眼科検査機器などを製造し扱い、我々眼科にもなじみの深いニデックという会社は、昨年来株が暴落しているニデックとは全くの別会社ですか?なぜ同じ会社名になってしまったのですか?
👉 はい、「眼科検査機器などを製造しているニデック株式会社(NIDEK CO., LTD.)」と、今回株価が暴落している「日本電産株式会社(NIDEC CORPORATION)」は、全くの別会社です。

ただし両社とも英語表記が似ており(NIDEKとNIDEC)、発音もほぼ同じため、混同されやすいのです。以下に整理して説明します。

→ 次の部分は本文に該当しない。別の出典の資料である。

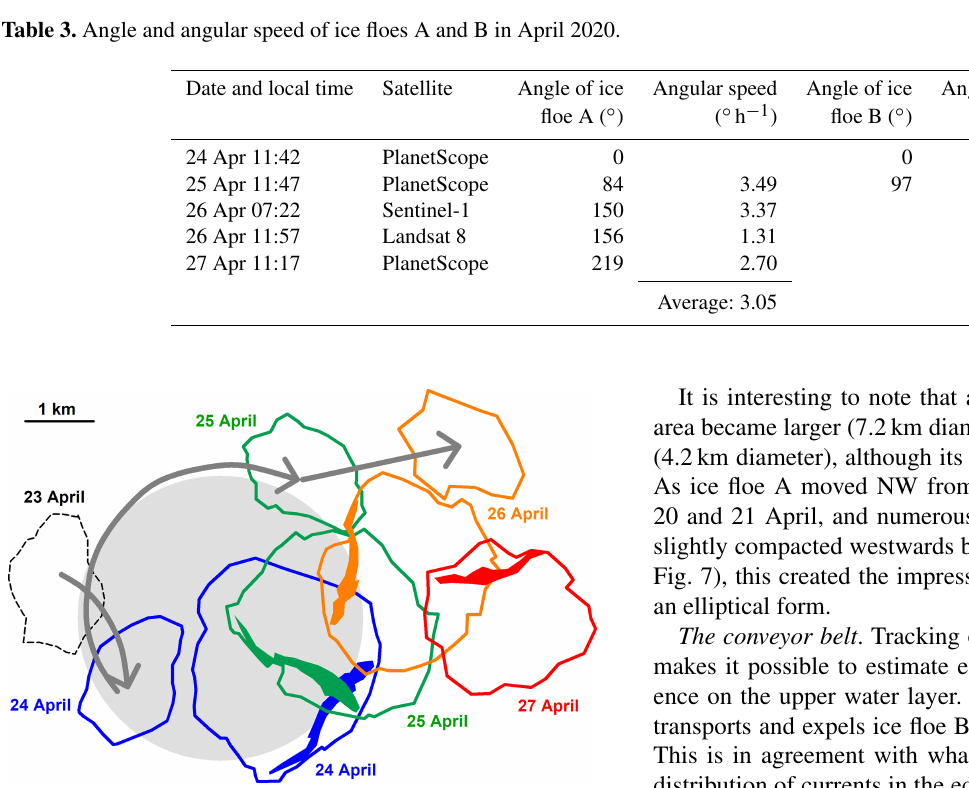
Figure 10. Schematic representation of position and displacement of ice floes A and B between 23 and 27 April 2020. Grey circle – approximate area affected by eddy, defined from ice ring outer limit on 15 April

◎ 1. 眼科機器メーカー「ニデック株式会社(NIDEK CO., LTD.)」

  • 本社所在地:愛知県蒲郡市

  • 設立:1971年(創業者:永守重信氏とは無関係)

  • 事業内容:眼科・眼鏡店・レーザー・歯科・医療分野向けの光学精密機器の開発・製造・販売

  • 主な製品

    • オートレフ/ケラトメータ

    • 眼底カメラ・OCT

    • 屈折矯正レーザー装置(LASIK関連)

    • コンタクトレンズ検査機器、視力検査システム など

  • 特徴:世界120か国以上に展開し、医療機器としての精度と信頼性で高い評価を得ています。眼科医療分野では世界でも屈指のブランドのひとつです。

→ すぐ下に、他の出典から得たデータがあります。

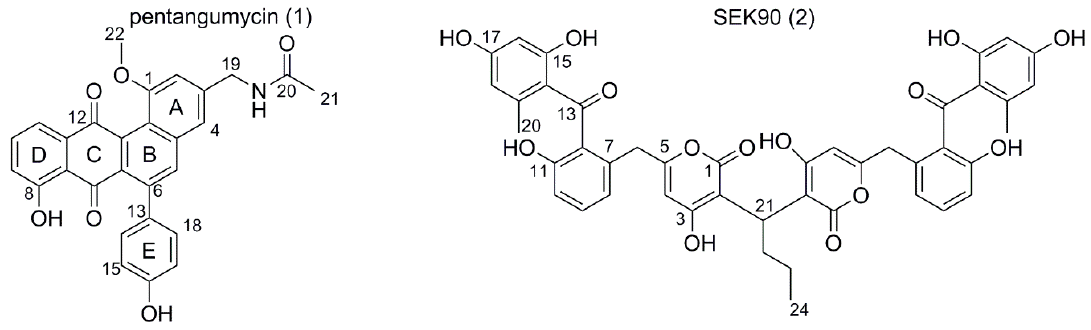
Figure 2. Structural formulas of pentangumycin ( 1 ) and SEK90 ( 2 ).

  • 上場状況:非上場(株式市場には公開されていません)。

    → したがって「株価暴落」とは一切関係がありません。


◎ 2. 株価急落の「日本電産株式会社(NIDEC CORPORATION)」

  • 本社所在地:京都市南区久世殿城町

  • 創業者:永守重信(ながもり・しげのぶ)氏

  • 事業内容:モーター・精密小型モータ・車載駆動ユニット(EV関連)などの設計・製造・販売

  • 英語表記NIDEC CORPORATION(発音:ナイデック/ニデック)

  • 証券コード:6594(東証プライム上場)

  • 今回の問題

    • 海外子会社の会計処理不備

    • 監査法人による「意見不表明」

    • 決算報告の遅延

      などにより、2025年11月上旬から株価が急落しています。


◎ 3. 混同が起こりやすい理由

  • ローマ字表記が NIDEK(眼科機器)NIDEC(モータ大手) で非常に似ている。

  • 両社とも「精密機械」「光学・電子制御」などハイテク分野に関係している。

  • 報道やSNSなどでは「ニデック株が暴落」と書かれることが多く、カタカナ表記では区別できない。

実際に多くの医療関係者や投資家から「眼科機器のニデックが不祥事を起こしたのか?」という誤解が一時的に広がっていますが、両社は資本関係も人的関係も一切ありません。


◎ まとめ(眼科ブログ向け説明)

最近ニュースで「ニデック株が暴落」と報じられていますが、これは京都のモーターメーカー「日本電産株式会社(NIDEC)」のことです。

私たち眼科で日常的に使用している「オートレフ」や「OCT」を製造する「ニデック株式会社(NIDEK)」とは、名前が似ているだけで全く別の会社です。

愛知県のNIDEK社は医療機器の信頼性で世界的にも高い評価を維持しており、今回の株価暴落とは一切関係ありません。